In our study, a statistically significant positive correlation was found between the NLR and preterm NEC when NLR values were ≥ 1.60 and < 3.20. In the univariate analysis, NLR was significantly correlated with preterm NEC (OR, 1.40; 95% CI, 1.00–1.90; P = 0.042). Moreover, CRP and PE may also be associated with preterm NEC. After adjusting for these potential confounders in the multivariate logistic regression analysis, we still found a significant correlation between NLR and preterm NEC. NLR values of ≥ 1.60 and < 3.20 were determined as the predictive cutoff values for the preterm NEC group (OR, 0.20; 95% CI, 0.10–0.40; P < 0.001), which is associated with a decreased risk of NEC in preterm infants.
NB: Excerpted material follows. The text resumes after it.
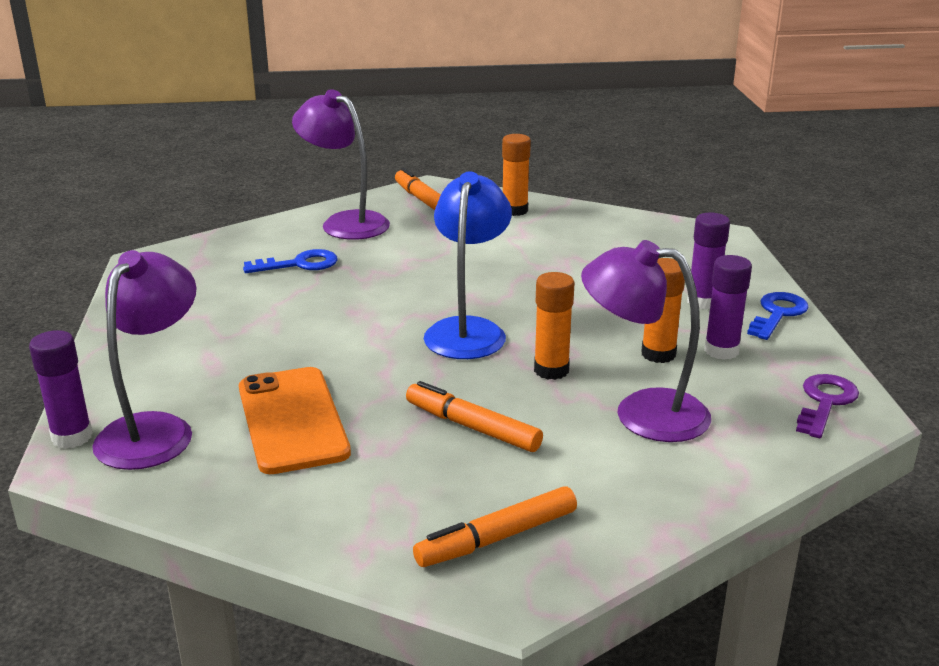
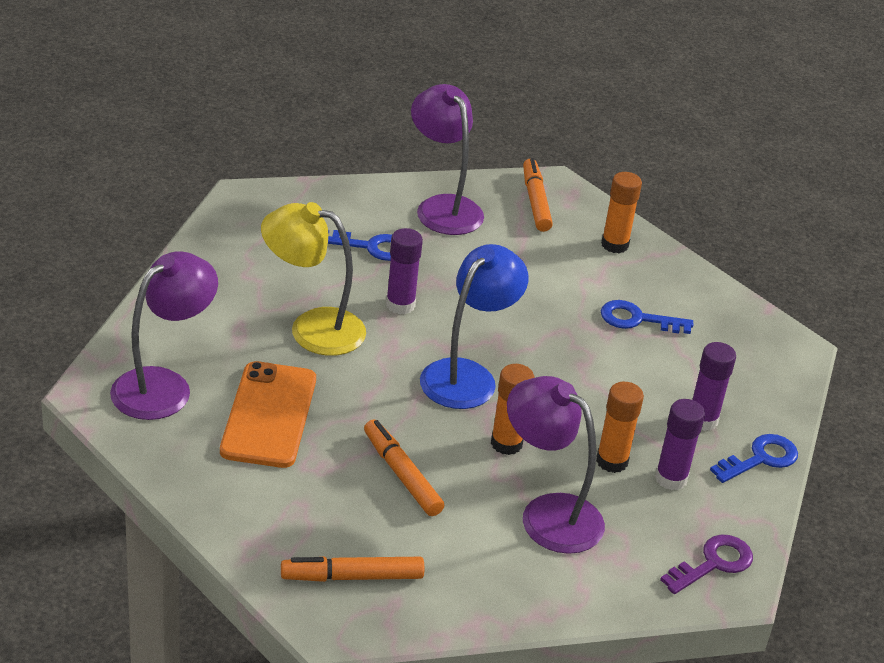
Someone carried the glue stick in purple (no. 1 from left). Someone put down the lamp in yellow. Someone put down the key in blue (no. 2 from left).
In addition, NLR (< 1.60 or ≥ 3.20) may be used as a diagnostic tool for preterm NEC. This ratio may be applied in clinical practice and can be used during routine diagnostic processes for preterm NEC in NICUs.
The present study has some limitations. The inherent bias due to the retrospective design of the study should be mentioned. Moreover, the sample number of this study was small and only from a single center, which may also restrict the accuracy and generalizability of the results.